** Opening EXERCISE INPUTS block **

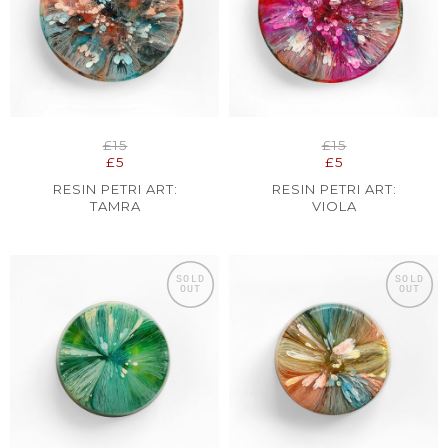
£15
£15
£5
£5
RESIN PETRI ART:
RESIN PETRI ART:
TAMRA
VIOLA
SOLD
SOLD
OUT
OUT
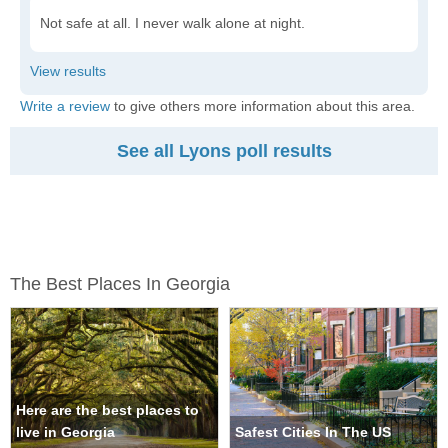
Not safe at all. I never walk alone at night.
Write a review
to give others more information about this area.
See all Lyons poll results
The Best Places In Georgia
Here are the best places to
live in Georgia
Safest Cities In The US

** Closing EXERCISE INPUTS block **

Exactly as given, set down each line of the material, but include no pictures.

£15
£15
£5
£5
RESIN PETRI ART:
RESIN PETRI ART:
TAMRA
VIOLA
SOLD
SOLD
OUT
OUT
Not safe at all. I never walk alone at night.
Write a review
to give others more information about this area.
See all Lyons poll results
The Best Places In Georgia
Here are the best places to
live in Georgia
Safest Cities In The US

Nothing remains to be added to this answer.